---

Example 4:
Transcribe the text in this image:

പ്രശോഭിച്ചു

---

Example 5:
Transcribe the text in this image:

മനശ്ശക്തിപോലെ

(Problem requirements) Go through the data and retype all of it exactly.

(Result of the task)
---

Example 4:
Transcribe the text in this image:

പ്രശോഭിച്ചു

---

Example 5:
Transcribe the text in this image:

മനശ്ശക്തിപോലെ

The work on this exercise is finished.